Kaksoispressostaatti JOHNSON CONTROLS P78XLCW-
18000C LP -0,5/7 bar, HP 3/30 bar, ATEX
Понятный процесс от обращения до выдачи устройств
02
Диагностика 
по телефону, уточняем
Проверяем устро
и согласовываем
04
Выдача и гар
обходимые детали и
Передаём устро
==
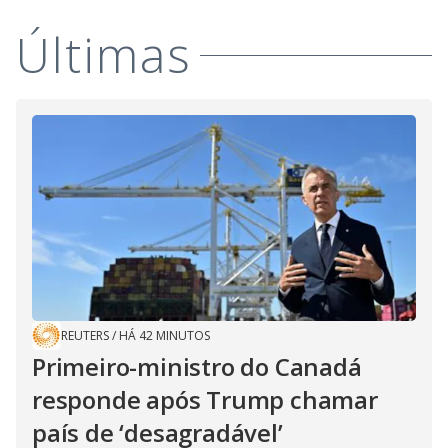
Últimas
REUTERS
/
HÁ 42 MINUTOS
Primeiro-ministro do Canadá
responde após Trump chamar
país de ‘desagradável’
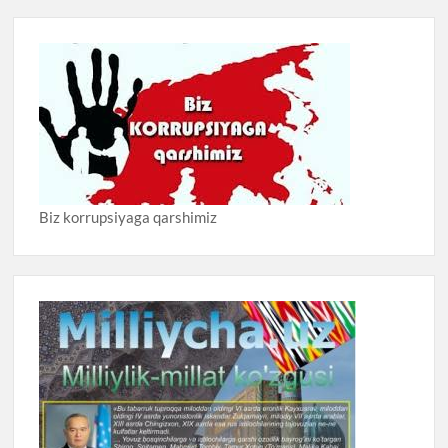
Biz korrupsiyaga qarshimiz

YOUR INSTRUCTIONS :: Everything from the line with "Primeiro-ministro do Canadá" through the line with "Biz korrupsiyaga qarshimiz" in the material above should be transcribed exactly, except the pictures.

EXERCISE ANSWER ::
Primeiro-ministro do Canadá
responde após Trump chamar
país de ‘desagradável’
Biz korrupsiyaga qarshimiz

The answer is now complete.